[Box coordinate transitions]
******************************

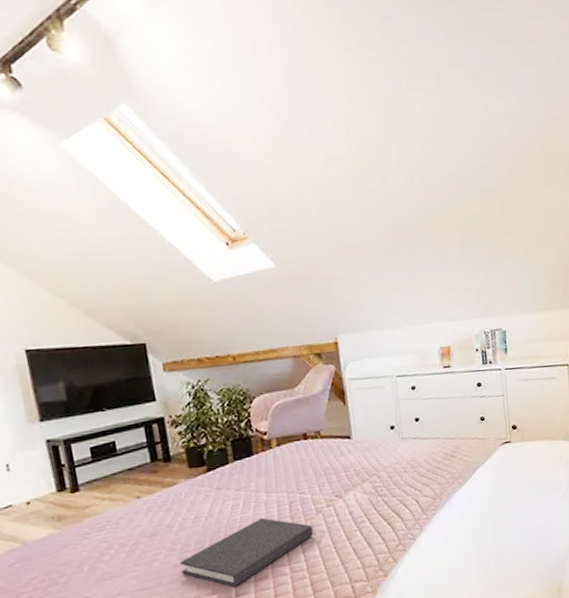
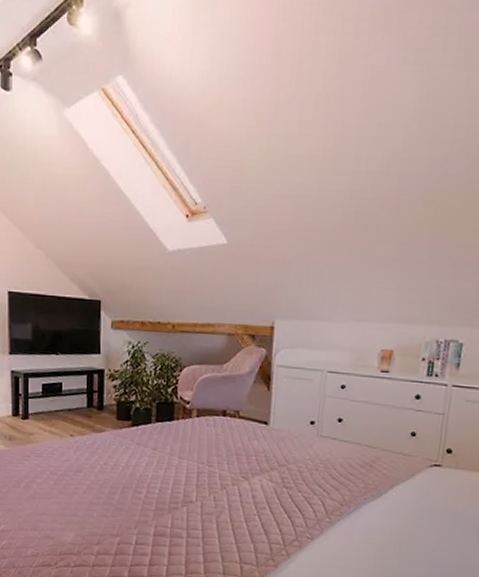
diary: present [180,517,314,587] -> none [94,479,215,535]

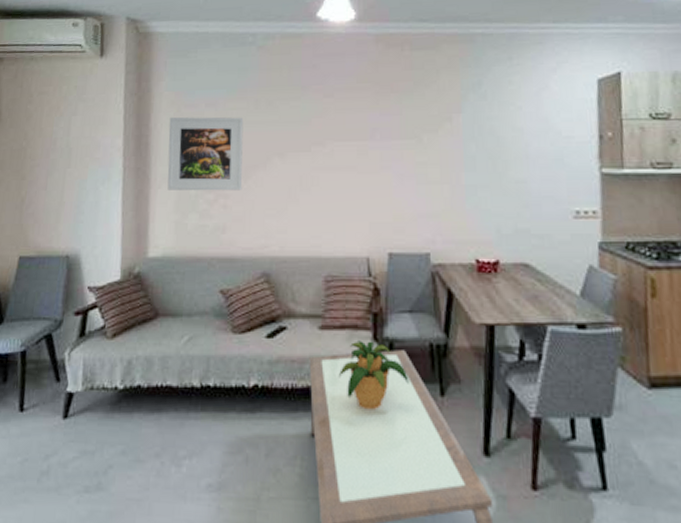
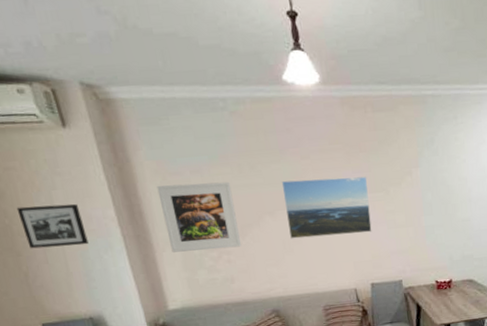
picture frame: none [34,130,92,174] -> present [16,203,89,249]
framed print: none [297,119,397,187] -> present [281,176,372,239]

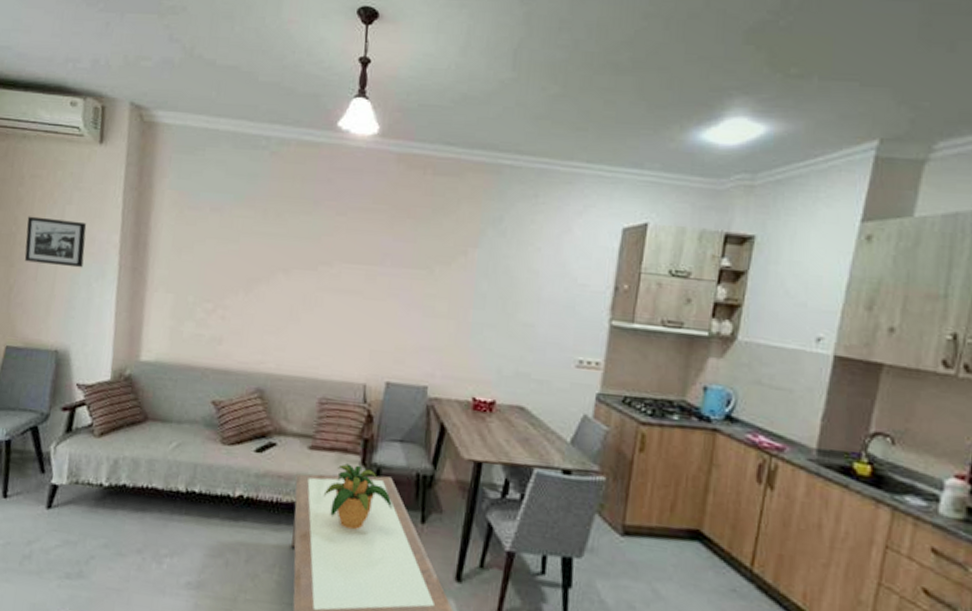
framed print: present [157,181,242,253] -> none [164,217,250,303]
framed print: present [281,176,372,239] -> none [301,236,410,317]

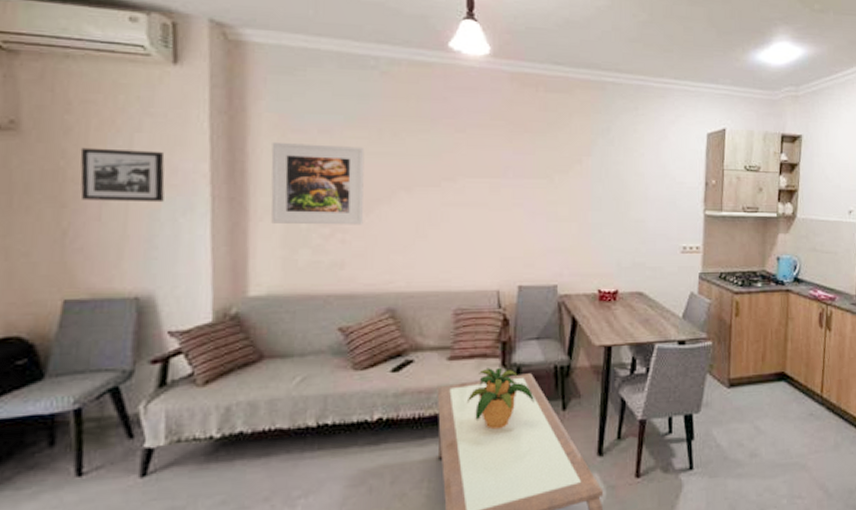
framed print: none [164,217,250,303] -> present [271,141,365,225]

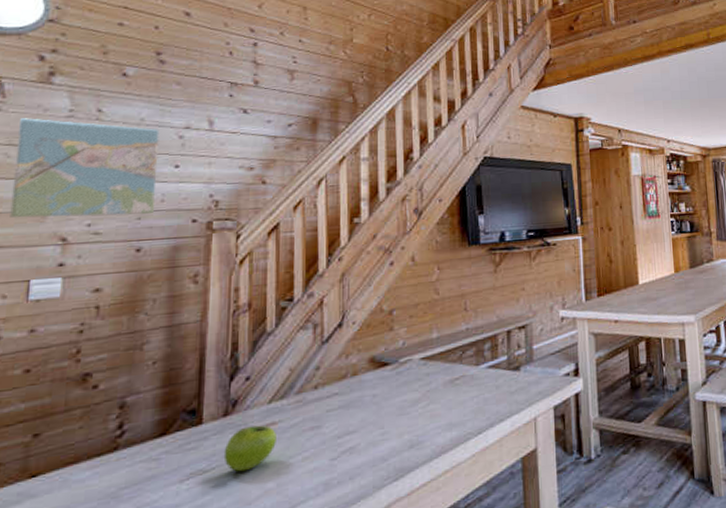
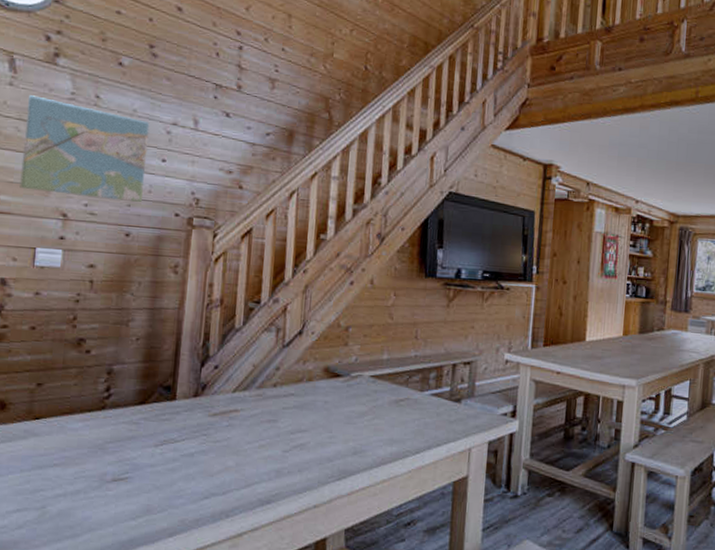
fruit: present [223,425,276,472] -> none [192,409,238,447]

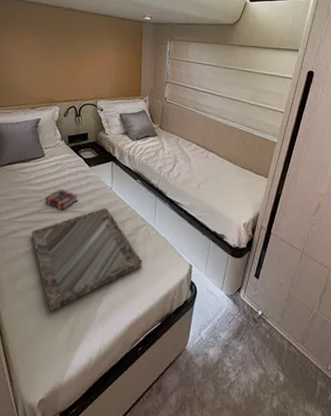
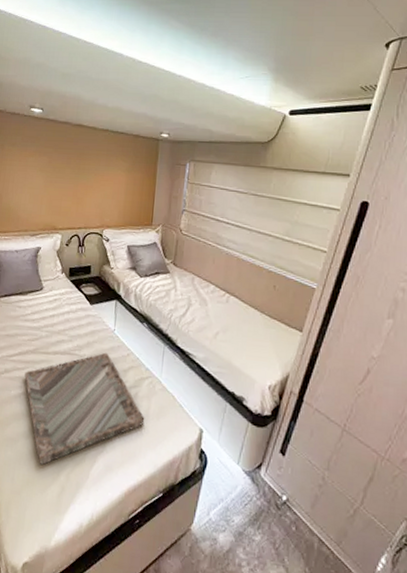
book: present [45,189,79,211] -> none [41,327,77,352]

******************************

What you need to do ▸ Reproduce exactly the part of the records above that begins at the line holding "framed print: present [157,181,242,253]" and ends at the final line, both included, leaving out the pictures.

Output of the exercise ▸
framed print: present [157,181,242,253] -> none [164,217,250,303]
framed print: present [281,176,372,239] -> none [301,236,410,317]

framed print: none [164,217,250,303] -> present [271,141,365,225]

fruit: present [223,425,276,472] -> none [192,409,238,447]

book: present [45,189,79,211] -> none [41,327,77,352]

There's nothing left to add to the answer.